» What you will do: From the first line to the last, copy the listing exactly and omit the pictures.

» Data shown:
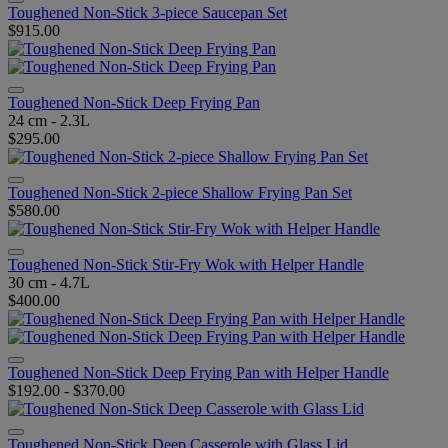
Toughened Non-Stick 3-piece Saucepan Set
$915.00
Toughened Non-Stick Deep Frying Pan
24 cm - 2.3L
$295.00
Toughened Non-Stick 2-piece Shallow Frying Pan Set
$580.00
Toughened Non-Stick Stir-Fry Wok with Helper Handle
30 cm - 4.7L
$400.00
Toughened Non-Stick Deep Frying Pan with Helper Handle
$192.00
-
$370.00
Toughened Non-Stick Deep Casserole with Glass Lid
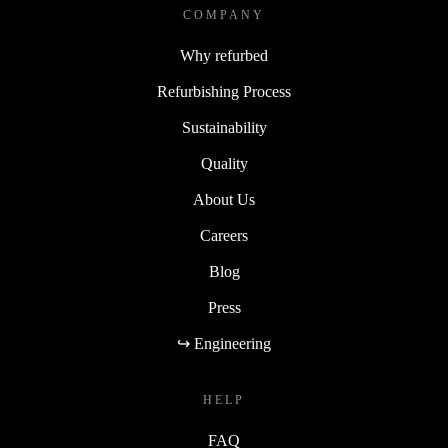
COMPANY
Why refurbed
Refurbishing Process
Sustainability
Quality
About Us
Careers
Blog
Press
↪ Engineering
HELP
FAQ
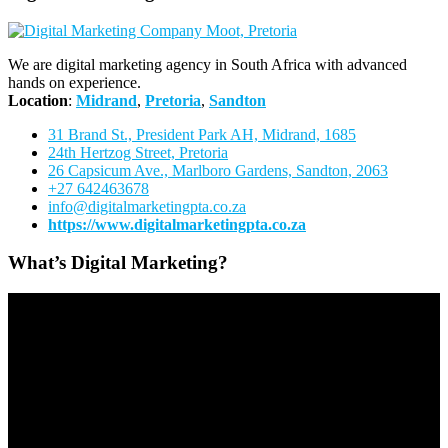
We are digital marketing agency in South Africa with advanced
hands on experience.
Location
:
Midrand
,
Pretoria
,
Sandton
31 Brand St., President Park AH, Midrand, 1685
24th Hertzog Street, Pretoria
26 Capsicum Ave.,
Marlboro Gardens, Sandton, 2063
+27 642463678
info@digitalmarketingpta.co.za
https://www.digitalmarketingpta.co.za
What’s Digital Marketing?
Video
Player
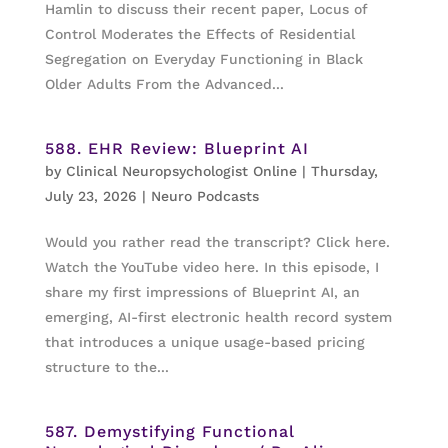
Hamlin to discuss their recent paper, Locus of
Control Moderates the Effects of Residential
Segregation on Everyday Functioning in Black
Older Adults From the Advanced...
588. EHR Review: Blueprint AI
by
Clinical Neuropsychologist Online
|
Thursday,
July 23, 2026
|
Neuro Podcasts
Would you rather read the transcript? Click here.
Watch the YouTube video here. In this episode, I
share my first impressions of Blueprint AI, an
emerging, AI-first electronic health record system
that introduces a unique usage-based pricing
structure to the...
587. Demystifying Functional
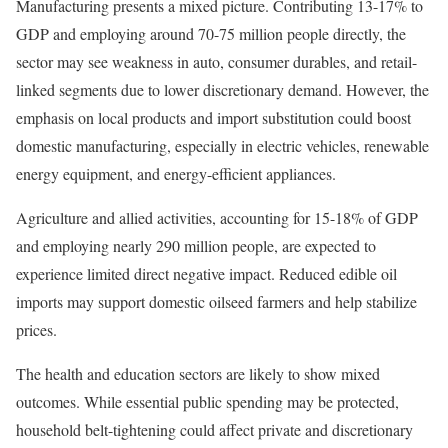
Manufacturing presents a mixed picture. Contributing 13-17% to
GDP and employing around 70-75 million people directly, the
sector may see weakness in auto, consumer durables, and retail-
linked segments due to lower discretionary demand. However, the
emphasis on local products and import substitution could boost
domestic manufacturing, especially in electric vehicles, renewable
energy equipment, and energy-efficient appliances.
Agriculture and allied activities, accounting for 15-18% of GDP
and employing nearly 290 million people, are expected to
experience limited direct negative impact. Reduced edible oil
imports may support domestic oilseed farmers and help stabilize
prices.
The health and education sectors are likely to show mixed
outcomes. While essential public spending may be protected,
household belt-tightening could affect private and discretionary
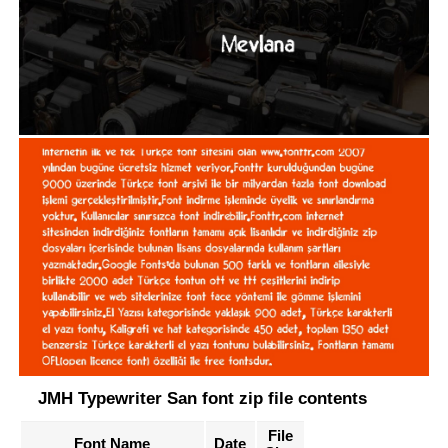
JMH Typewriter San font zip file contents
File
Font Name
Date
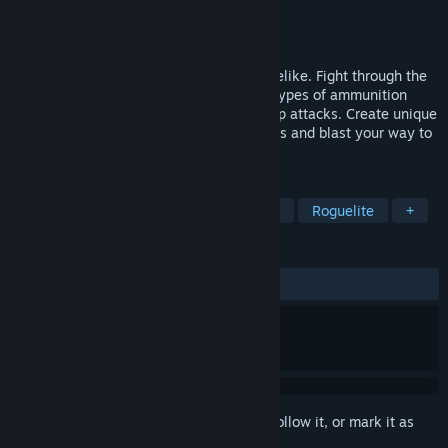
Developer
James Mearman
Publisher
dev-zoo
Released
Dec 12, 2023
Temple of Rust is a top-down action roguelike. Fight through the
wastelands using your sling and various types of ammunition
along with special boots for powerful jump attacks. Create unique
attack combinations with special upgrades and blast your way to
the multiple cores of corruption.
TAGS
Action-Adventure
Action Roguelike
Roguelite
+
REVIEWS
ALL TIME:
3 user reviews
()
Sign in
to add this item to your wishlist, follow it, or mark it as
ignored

» Finished exercise:
Toughened Non-Stick 3-piece Saucepan Set
$915.00
Toughened Non-Stick Deep Frying Pan
24 cm - 2.3L
$295.00
Toughened Non-Stick 2-piece Shallow Frying Pan Set
$580.00
Toughened Non-Stick Stir-Fry Wok with Helper Handle
30 cm - 4.7L
$400.00
Toughened Non-Stick Deep Frying Pan with Helper Handle
$192.00
-
$370.00
Toughened Non-Stick Deep Casserole with Glass Lid
COMPANY
Why refurbed
Refurbishing Process
Sustainability
Quality
About Us
Careers
Blog
Press
↪ Engineering
HELP
FAQ
We are digital marketing agency in South Africa with advanced
hands on experience.
Location
:
Midrand
,
Pretoria
,
Sandton
31 Brand St., President Park AH, Midrand, 1685
24th Hertzog Street, Pretoria
26 Capsicum Ave.,
Marlboro Gardens, Sandton, 2063
+27 642463678
info@digitalmarketingpta.co.za
https://www.digitalmarketingpta.co.za
What’s Digital Marketing?
Video
Player
Hamlin to discuss their recent paper, Locus of
Control Moderates the Effects of Residential
Segregation on Everyday Functioning in Black
Older Adults From the Advanced...
588. EHR Review: Blueprint AI
by
Clinical Neuropsychologist Online
|
Thursday,
July 23, 2026
|
Neuro Podcasts
Would you rather read the transcript? Click here.
Watch the YouTube video here. In this episode, I
share my first impressions of Blueprint AI, an
emerging, AI-first electronic health record system
that introduces a unique usage-based pricing
structure to the...
587. Demystifying Functional
Manufacturing presents a mixed picture. Contributing 13-17% to
GDP and employing around 70-75 million people directly, the
sector may see weakness in auto, consumer durables, and retail-
linked segments due to lower discretionary demand. However, the
emphasis on local products and import substitution could boost
domestic manufacturing, especially in electric vehicles, renewable
energy equipment, and energy-efficient appliances.
Agriculture and allied activities, accounting for 15-18% of GDP
and employing nearly 290 million people, are expected to
experience limited direct negative impact. Reduced edible oil
imports may support domestic oilseed farmers and help stabilize
prices.
The health and education sectors are likely to show mixed
outcomes. While essential public spending may be protected,
household belt-tightening could affect private and discretionary
JMH Typewriter San font zip file contents
File
Font Name
Date
Developer
James Mearman
Publisher
dev-zoo
Released
Dec 12, 2023
Temple of Rust is a top-down action roguelike. Fight through the
wastelands using your sling and various types of ammunition
along with special boots for powerful jump attacks. Create unique
attack combinations with special upgrades and blast your way to
the multiple cores of corruption.
TAGS
Action-Adventure
Action Roguelike
Roguelite
+
REVIEWS
ALL TIME:
3 user reviews
()
Sign in
to add this item to your wishlist, follow it, or mark it as
ignored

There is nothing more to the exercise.